Please retype the data in full, exactly as given.
---- Dataset extract
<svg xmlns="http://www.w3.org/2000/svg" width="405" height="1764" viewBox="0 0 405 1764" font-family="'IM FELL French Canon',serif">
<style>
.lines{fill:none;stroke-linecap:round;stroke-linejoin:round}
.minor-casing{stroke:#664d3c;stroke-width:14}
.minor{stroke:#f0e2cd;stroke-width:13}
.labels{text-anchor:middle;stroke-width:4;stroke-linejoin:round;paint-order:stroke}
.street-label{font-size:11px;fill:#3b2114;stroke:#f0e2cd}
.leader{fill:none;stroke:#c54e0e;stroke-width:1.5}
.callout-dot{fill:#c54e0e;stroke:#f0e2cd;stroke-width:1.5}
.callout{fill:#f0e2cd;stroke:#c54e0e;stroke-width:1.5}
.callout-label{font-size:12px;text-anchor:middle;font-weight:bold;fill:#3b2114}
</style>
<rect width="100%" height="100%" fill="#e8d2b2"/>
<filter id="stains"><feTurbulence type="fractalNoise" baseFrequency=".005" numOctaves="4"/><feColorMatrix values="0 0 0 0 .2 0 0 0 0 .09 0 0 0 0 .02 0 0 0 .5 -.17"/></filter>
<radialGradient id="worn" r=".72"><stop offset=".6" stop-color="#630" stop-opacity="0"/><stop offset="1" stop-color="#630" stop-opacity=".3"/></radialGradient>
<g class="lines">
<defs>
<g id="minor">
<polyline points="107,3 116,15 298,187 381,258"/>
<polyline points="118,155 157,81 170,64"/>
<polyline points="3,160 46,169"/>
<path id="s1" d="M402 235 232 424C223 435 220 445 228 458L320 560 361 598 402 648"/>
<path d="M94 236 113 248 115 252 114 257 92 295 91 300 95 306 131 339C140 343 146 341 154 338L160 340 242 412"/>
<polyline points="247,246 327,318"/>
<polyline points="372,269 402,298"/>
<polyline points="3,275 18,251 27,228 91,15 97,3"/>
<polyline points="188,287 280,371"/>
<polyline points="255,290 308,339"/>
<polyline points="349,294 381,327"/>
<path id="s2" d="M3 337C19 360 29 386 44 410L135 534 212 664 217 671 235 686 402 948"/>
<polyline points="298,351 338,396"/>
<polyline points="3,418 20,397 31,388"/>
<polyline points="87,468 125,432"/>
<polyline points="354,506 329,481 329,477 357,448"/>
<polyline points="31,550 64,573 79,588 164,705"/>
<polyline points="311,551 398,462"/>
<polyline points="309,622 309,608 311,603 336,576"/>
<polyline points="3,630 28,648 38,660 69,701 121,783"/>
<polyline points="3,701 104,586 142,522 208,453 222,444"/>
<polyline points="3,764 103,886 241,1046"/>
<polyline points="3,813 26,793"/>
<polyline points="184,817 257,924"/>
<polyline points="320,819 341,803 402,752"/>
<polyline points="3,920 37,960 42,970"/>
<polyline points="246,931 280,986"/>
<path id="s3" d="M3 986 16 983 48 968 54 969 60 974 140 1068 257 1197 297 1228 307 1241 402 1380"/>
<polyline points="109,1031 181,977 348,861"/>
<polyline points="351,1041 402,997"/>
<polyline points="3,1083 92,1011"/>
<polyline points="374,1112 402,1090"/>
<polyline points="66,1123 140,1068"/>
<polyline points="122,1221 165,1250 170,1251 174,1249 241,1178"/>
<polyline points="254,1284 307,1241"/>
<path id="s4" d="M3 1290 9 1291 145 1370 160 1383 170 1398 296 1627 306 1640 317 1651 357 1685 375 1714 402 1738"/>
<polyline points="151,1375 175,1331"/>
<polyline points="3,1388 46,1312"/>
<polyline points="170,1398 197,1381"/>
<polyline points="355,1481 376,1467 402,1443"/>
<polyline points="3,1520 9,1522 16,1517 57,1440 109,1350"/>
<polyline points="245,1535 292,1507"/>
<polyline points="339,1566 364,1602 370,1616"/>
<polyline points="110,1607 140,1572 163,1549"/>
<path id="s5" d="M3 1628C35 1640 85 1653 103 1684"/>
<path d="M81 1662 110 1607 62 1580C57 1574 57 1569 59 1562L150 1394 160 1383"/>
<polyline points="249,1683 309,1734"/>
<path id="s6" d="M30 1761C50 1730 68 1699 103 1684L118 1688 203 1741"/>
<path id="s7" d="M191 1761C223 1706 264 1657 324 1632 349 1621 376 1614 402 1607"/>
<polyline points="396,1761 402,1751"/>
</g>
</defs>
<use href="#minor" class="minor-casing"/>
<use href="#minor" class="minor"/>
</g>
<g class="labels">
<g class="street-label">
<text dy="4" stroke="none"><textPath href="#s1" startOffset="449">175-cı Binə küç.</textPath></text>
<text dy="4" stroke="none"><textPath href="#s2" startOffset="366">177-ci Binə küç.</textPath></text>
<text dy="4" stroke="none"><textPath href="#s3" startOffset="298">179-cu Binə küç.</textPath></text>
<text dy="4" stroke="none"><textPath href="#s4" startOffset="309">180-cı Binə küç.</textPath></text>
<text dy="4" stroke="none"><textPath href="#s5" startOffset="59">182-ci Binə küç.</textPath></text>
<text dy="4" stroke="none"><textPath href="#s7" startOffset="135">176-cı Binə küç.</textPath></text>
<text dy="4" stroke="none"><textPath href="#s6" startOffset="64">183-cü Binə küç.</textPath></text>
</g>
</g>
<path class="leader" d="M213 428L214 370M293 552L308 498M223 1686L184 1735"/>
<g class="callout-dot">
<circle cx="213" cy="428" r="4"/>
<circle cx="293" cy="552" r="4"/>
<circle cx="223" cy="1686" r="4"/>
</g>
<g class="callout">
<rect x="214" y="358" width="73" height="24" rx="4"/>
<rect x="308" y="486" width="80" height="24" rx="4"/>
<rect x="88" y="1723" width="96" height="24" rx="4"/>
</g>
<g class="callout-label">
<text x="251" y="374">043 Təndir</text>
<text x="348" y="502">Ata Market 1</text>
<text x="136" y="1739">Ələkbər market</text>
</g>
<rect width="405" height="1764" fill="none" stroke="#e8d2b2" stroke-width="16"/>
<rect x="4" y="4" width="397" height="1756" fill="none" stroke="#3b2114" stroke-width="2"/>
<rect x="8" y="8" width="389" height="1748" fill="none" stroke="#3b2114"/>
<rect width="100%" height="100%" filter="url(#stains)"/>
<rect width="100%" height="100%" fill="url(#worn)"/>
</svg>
--------
* _Task solution_:
<svg xmlns="http://www.w3.org/2000/svg" width="405" height="1764" viewBox="0 0 405 1764" font-family="'IM FELL French Canon',serif">
<style>
.lines{fill:none;stroke-linecap:round;stroke-linejoin:round}
.minor-casing{stroke:#664d3c;stroke-width:14}
.minor{stroke:#f0e2cd;stroke-width:13}
.labels{text-anchor:middle;stroke-width:4;stroke-linejoin:round;paint-order:stroke}
.street-label{font-size:11px;fill:#3b2114;stroke:#f0e2cd}
.leader{fill:none;stroke:#c54e0e;stroke-width:1.5}
.callout-dot{fill:#c54e0e;stroke:#f0e2cd;stroke-width:1.5}
.callout{fill:#f0e2cd;stroke:#c54e0e;stroke-width:1.5}
.callout-label{font-size:12px;text-anchor:middle;font-weight:bold;fill:#3b2114}
</style>
<rect width="100%" height="100%" fill="#e8d2b2"/>
<filter id="stains"><feTurbulence type="fractalNoise" baseFrequency=".005" numOctaves="4"/><feColorMatrix values="0 0 0 0 .2 0 0 0 0 .09 0 0 0 0 .02 0 0 0 .5 -.17"/></filter>
<radialGradient id="worn" r=".72"><stop offset=".6" stop-color="#630" stop-opacity="0"/><stop offset="1" stop-color="#630" stop-opacity=".3"/></radialGradient>
<g class="lines">
<defs>
<g id="minor">
<polyline points="107,3 116,15 298,187 381,258"/>
<polyline points="118,155 157,81 170,64"/>
<polyline points="3,160 46,169"/>
<path id="s1" d="M402 235 232 424C223 435 220 445 228 458L320 560 361 598 402 648"/>
<path d="M94 236 113 248 115 252 114 257 92 295 91 300 95 306 131 339C140 343 146 341 154 338L160 340 242 412"/>
<polyline points="247,246 327,318"/>
<polyline points="372,269 402,298"/>
<polyline points="3,275 18,251 27,228 91,15 97,3"/>
<polyline points="188,287 280,371"/>
<polyline points="255,290 308,339"/>
<polyline points="349,294 381,327"/>
<path id="s2" d="M3 337C19 360 29 386 44 410L135 534 212 664 217 671 235 686 402 948"/>
<polyline points="298,351 338,396"/>
<polyline points="3,418 20,397 31,388"/>
<polyline points="87,468 125,432"/>
<polyline points="354,506 329,481 329,477 357,448"/>
<polyline points="31,550 64,573 79,588 164,705"/>
<polyline points="311,551 398,462"/>
<polyline points="309,622 309,608 311,603 336,576"/>
<polyline points="3,630 28,648 38,660 69,701 121,783"/>
<polyline points="3,701 104,586 142,522 208,453 222,444"/>
<polyline points="3,764 103,886 241,1046"/>
<polyline points="3,813 26,793"/>
<polyline points="184,817 257,924"/>
<polyline points="320,819 341,803 402,752"/>
<polyline points="3,920 37,960 42,970"/>
<polyline points="246,931 280,986"/>
<path id="s3" d="M3 986 16 983 48 968 54 969 60 974 140 1068 257 1197 297 1228 307 1241 402 1380"/>
<polyline points="109,1031 181,977 348,861"/>
<polyline points="351,1041 402,997"/>
<polyline points="3,1083 92,1011"/>
<polyline points="374,1112 402,1090"/>
<polyline points="66,1123 140,1068"/>
<polyline points="122,1221 165,1250 170,1251 174,1249 241,1178"/>
<polyline points="254,1284 307,1241"/>
<path id="s4" d="M3 1290 9 1291 145 1370 160 1383 170 1398 296 1627 306 1640 317 1651 357 1685 375 1714 402 1738"/>
<polyline points="151,1375 175,1331"/>
<polyline points="3,1388 46,1312"/>
<polyline points="170,1398 197,1381"/>
<polyline points="355,1481 376,1467 402,1443"/>
<polyline points="3,1520 9,1522 16,1517 57,1440 109,1350"/>
<polyline points="245,1535 292,1507"/>
<polyline points="339,1566 364,1602 370,1616"/>
<polyline points="110,1607 140,1572 163,1549"/>
<path id="s5" d="M3 1628C35 1640 85 1653 103 1684"/>
<path d="M81 1662 110 1607 62 1580C57 1574 57 1569 59 1562L150 1394 160 1383"/>
<polyline points="249,1683 309,1734"/>
<path id="s6" d="M30 1761C50 1730 68 1699 103 1684L118 1688 203 1741"/>
<path id="s7" d="M191 1761C223 1706 264 1657 324 1632 349 1621 376 1614 402 1607"/>
<polyline points="396,1761 402,1751"/>
</g>
</defs>
<use href="#minor" class="minor-casing"/>
<use href="#minor" class="minor"/>
</g>
<g class="labels">
<g class="street-label">
<text dy="4" stroke="none"><textPath href="#s1" startOffset="449">175-cı Binə küç.</textPath></text>
<text dy="4" stroke="none"><textPath href="#s2" startOffset="366">177-ci Binə küç.</textPath></text>
<text dy="4" stroke="none"><textPath href="#s3" startOffset="298">179-cu Binə küç.</textPath></text>
<text dy="4" stroke="none"><textPath href="#s4" startOffset="309">180-cı Binə küç.</textPath></text>
<text dy="4" stroke="none"><textPath href="#s5" startOffset="59">182-ci Binə küç.</textPath></text>
<text dy="4" stroke="none"><textPath href="#s7" startOffset="135">176-cı Binə küç.</textPath></text>
<text dy="4" stroke="none"><textPath href="#s6" startOffset="64">183-cü Binə küç.</textPath></text>
</g>
</g>
<path class="leader" d="M213 428L214 370M293 552L308 498M223 1686L184 1735"/>
<g class="callout-dot">
<circle cx="213" cy="428" r="4"/>
<circle cx="293" cy="552" r="4"/>
<circle cx="223" cy="1686" r="4"/>
</g>
<g class="callout">
<rect x="214" y="358" width="73" height="24" rx="4"/>
<rect x="308" y="486" width="80" height="24" rx="4"/>
<rect x="88" y="1723" width="96" height="24" rx="4"/>
</g>
<g class="callout-label">
<text x="251" y="374">043 Təndir</text>
<text x="348" y="502">Ata Market 1</text>
<text x="136" y="1739">Ələkbər market</text>
</g>
<rect width="405" height="1764" fill="none" stroke="#e8d2b2" stroke-width="16"/>
<rect x="4" y="4" width="397" height="1756" fill="none" stroke="#3b2114" stroke-width="2"/>
<rect x="8" y="8" width="389" height="1748" fill="none" stroke="#3b2114"/>
<rect width="100%" height="100%" filter="url(#stains)"/>
<rect width="100%" height="100%" fill="url(#worn)"/>
</svg>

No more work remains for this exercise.